The publication rules for the EEG account are contained in the Equalisation Scheme Ordinance (AusglMechV). More specifically, Sec. 4 para. 2 AusglMechV lists the expenses that have to be published. Line item 1 for expenses mainly covered feed-in tariff payments, line item 1a premium payments. In the context of the EEG 2014 reform (which came into force on 1 August 2014), the respective provisions of the AusglMechV were amended to reflect changes brought about by the EEG 2014 reform. In this context, line item 1a in the publication obligation fell away.  This explains why the August 2014 publication of expenses no longer contains line item 1a that previously covered premium payments.

However, as part of this amendment of the AusglMechV, the content of what is to be listed under line item 1 was also changed. The new wording for line item 1 now refers to “financial support pursuant to Sec. 19, 52, 57 para. 1, and Sec. 100 to 102 EEG 2014”. Out of this list, Sec. 19 EEG 2014 appears most relevant, as the new Sec. 19 EEG 2014 covers both market premium payments as well as feed-in tariff payments.

As a result, it would appear that the new line item 1 in the expenses as of 1 August 2014 list shall cover both feed-in tariff payments as well as market premium payments. Looking at the development of costs in this area for July and August, we note that in July EUR 1,699,684,945.66 for feed-in tariffs plus EUR 737,220,073.39 for premiums add up to EUR 2,436,905,019.05. For August, we only have 1,429,705,041.16, and it looks like this figure may not include premium payments.

b) Explanation

The reduction of EUR 1,007,199,977.89 between August and September cannot be explained by less sun or wind generation in August.

One of the reasons for the EEG 2014 amendment was indeed a reduction of costs. But EUR 1 billion in the first month does sound like an awful lot.

Consequently, the August figures look surprising. is now quoting TenneT that the August surplus is due to a one-time effect, related to changing payment flows because of the EEG 2014 revision. In that case, the August surplus would simply be due to delayed cost payments, and not due to dramatically reduced EEG costs.

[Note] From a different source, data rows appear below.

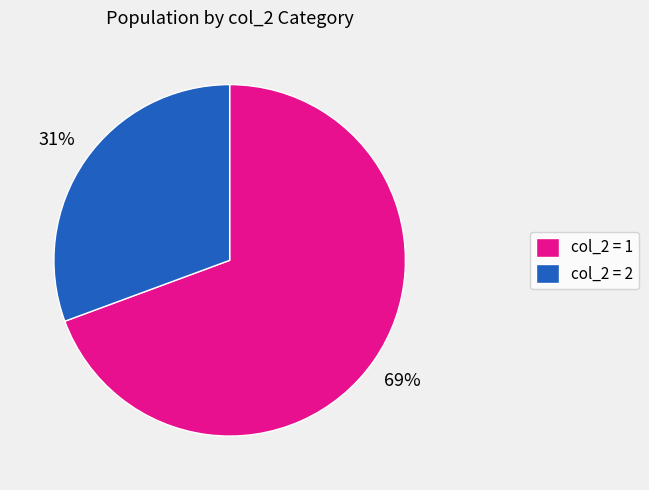

Is it true that col_2 = 2 is 31% of the pie?

True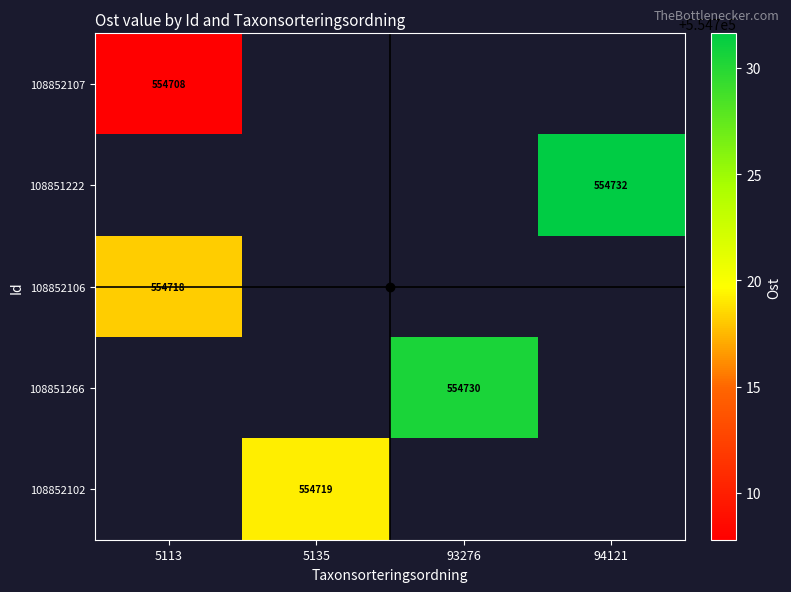

At how many categories does at least one series exceed 554729?

2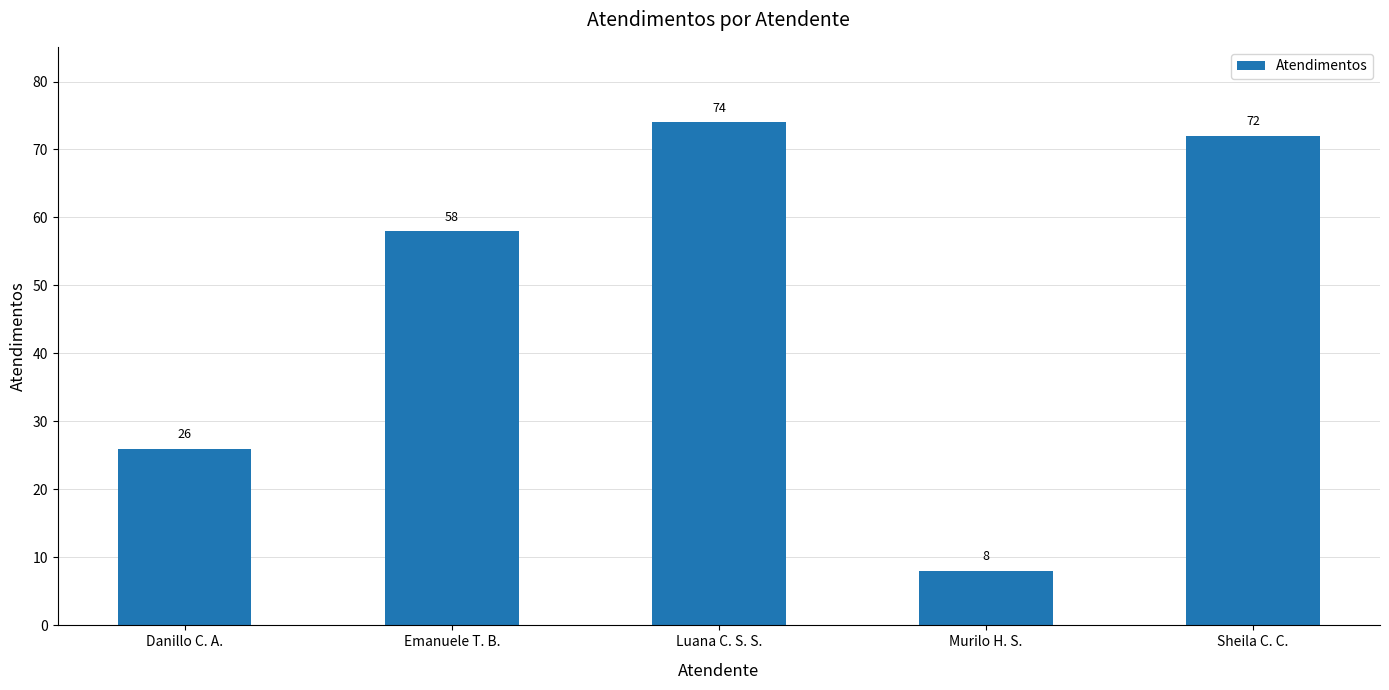

What is the ratio of the value at Luana C. S. S. to the value at Danillo C. A.?

2.8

That would make sense. But would unfortunately also mean that we do not know what costs are attributable to August, and that we cannot meaningfully compare August 2013 with August 2014 figures.

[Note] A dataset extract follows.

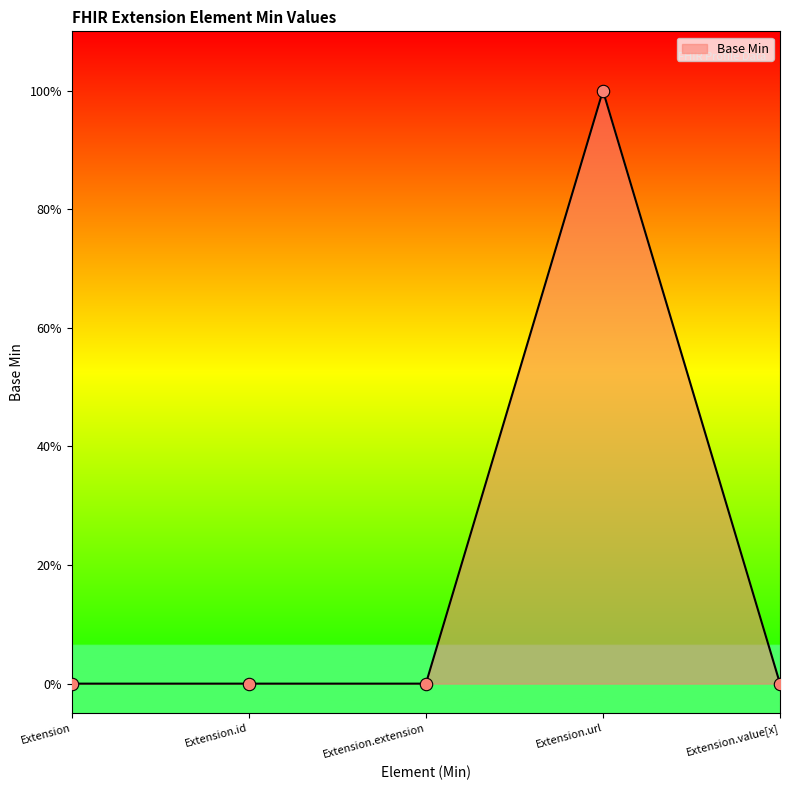

Between Extension.id and Extension, which is larger?

Extension.id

Commercially, this explanation for the low August 2014 expenses would very much limit room for a real EEG surcharge reduction. Just to recall again: This year’s EEG surcharge of 6.24 ct/kWh is composed of 5.146 ct/kWh of core EEG surcharge (used for the actual transfer payments), 0.512 ct/kWh to build the 10% liquidity reserve (Section 3(7) AusglMechV) and 0.581 ct/kWh of deficit cover based on the (debt) status of the EEG account as of 30 September 2013 (as the EEG surcharge in previous years did not cover the EEG spending). Therefore, if the estimated EEG transfer payments for 2015 would remain stable, the EEG surcharge payment would – for purely technical reasons of calculating the EEG surcharge – have to be reduced from 6.24 ct/kWh to 5.146 ct/kWh (assuming no further back payments and no increase in liquidity reserve), as this is the amount of the core EEG surcharge that actually covers the EEG transfer payments. If the EEG surcharge for 2015 – just to give a number – would come out at 6 ct/kWh, this would look like a reduction at first sight, but in reality would indicate an increase in the underlying core EEG surcharge of over 15%.